Такое сравнение справедливо лишь частично. Соединенные Штаты, не обладающие большими талантами, не желают создавать собственную гегемонию. В Европе и Африке Франция сохраняет свою чисто политическую ответственность. Приход к власти Мендес-Франса и сенсационные события в Северной Африке сказались на последствиях американского отказа содействовать Франции в Индокитае. Поражение в Дьенбьенфу[23] вызвало в парламенте отставку сторонников войны.

Как могло случиться, что с 1930 по 1939 год не было возмущений против слабости и слепоты правительства Франции? Накануне войны уровень промышленного производства оставался на 20% ниже уровня 1929 года. Французская армия в 1940 году вынуждена была практически одна противостоять немецкой армии. За десять лет, совершив целую серию невероятных ошибок, наши правители спровоцировали или пережили упадок экономики и распад системы союзничества.

Нет уверенности в том, что внешняя политика Четвертой республики является лучшей, чем внешняя политика Третьей республики периода ее упадка. Мы отдали наши лучшие силы Индокитаю, той мировой зоне, где у нас нет больше ни интересов, ни возможностей действовать, для многолетней войны, которую мы могли только проиграть, но не выиграть.

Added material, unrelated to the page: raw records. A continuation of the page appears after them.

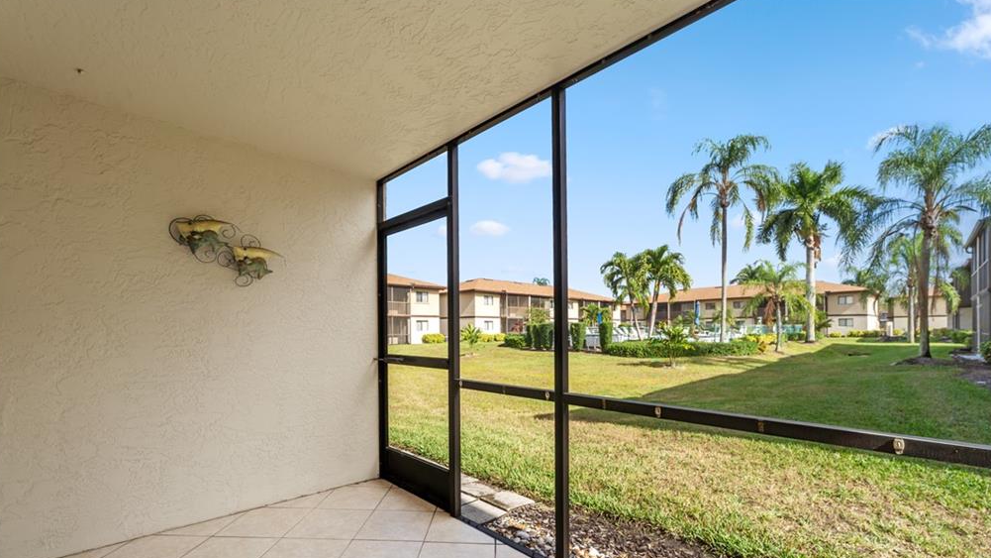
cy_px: 331
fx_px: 394
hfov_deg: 103.0
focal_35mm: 15
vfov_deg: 69.9
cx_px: 493
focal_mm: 14
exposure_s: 1/80
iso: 250
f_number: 5.6
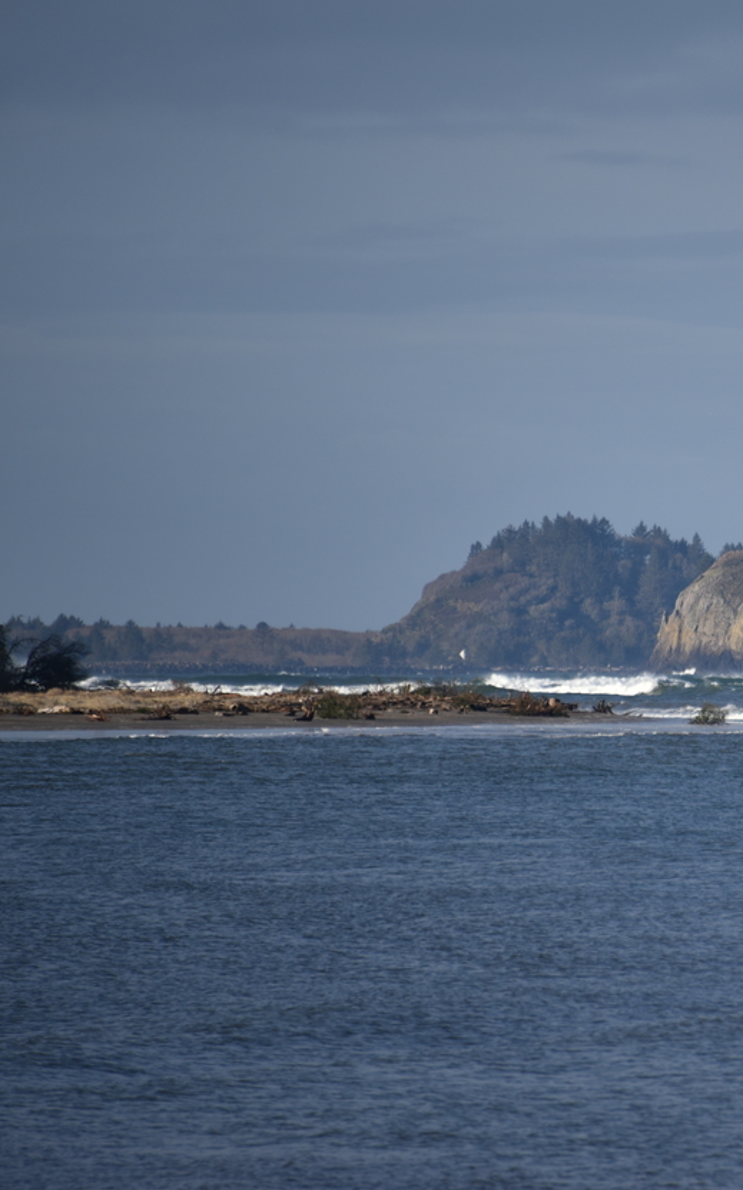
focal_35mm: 471
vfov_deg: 4.5
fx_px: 15268
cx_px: 849
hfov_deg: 2.8
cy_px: 603
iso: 110
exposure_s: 1/640
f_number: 5.6
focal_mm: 300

В Европе наша дипломатия до 1950 года ухитрилась замедлить восстановление Западной Германии, необходимого и ожидаемого с того момента, когда Россия начала советизацию Восточной Европы, скорее, чтобы воспользоваться ситуацией и скрепить примирение, навязанное обстоятельствами. Начиная с плана Шумана[24] наша дипломатия перешла к другой крайности. Мы слышали, что Италия и страны Бенилюкса собираются создать федеральную республику, что-то типа общего государства. И Федерация Шести становится грандиозной целью, которую провозгласили наши представители. Но как создать Европу, не разрушив Французский союз. И поддержит ли большинство во Франции и в парламенте этот федералистский проект?

Важные решения, от которых зависит мир или война, не принимаются в МИДе на набережной Орсэ. Вероятный крах нашей дипломатии больше не повлечет за собой таких катастрофических последствий, как 20 лет назад. До 1939 года французы имели основания быть недовольными своими правителями потому, что у них еще была точная цель: избежать войны, не потеряв независимости. Сегодня этого минимума общности интересов больше не существует. Большинство высказывается в пользу Европы с ее еще неопределенными границами и за режим собственной страны. С этого времени, когда речь заходит о Европе с четкими границами – о Союзе Шести, – о федеральной или псевдофедеральной Европе, французы разделяются так же, как они разделяются по поводу перевооружения Федеративной Республики, освобождения Восточной Европы или реформ в Тунисе или Марокко. Французы согласны строго осудить неспособность режима установить единую политику. Они жалуются, что нет единой воли, но сильно ли они хотят найти ее?

Во внутренней политике первое десятилетие Четвертой республики было лучше, чем последнее десятилетие Третьей республики. Такое суждение, может быть, возмутит либералов, которые делают акцент на падение курса денежной единицы, усиление государственной бюрократии, развитие экономики, даже если оно влечет за собой инфляцию и стагнацию, пусть и сопровождаемую оздоровлением денежной единицы. Точно так же дефляция 1931–1936 годов, при которой необходимо было приложить усилия, чтобы поддержать обменный курс франка, подготовила социальный взрыв 1936 года и экономические ошибки Народного фронта.

И если речь заходит о сельском хозяйстве, промышленности, общественном законодательстве, страна еще меньше справлялась с этим. Не берусь сказать, что промышленное мальтузианство было окончательно устранено, что крестьяне признали необходимость модернизировать культурные процессы. Консервативный дирижизм[25] – защита в соответствии с принятыми интересами, сбой либеральных или административных механизмов, готовых усилить конверсию второстепенных предприятий, – продолжает свою борьбу. Несмотря на все это, поражение, оккупация, квазиреволюция 1944 года изменили многие привычки, сделав французов более снисходительными к изменениям, менее враждебными к рискам.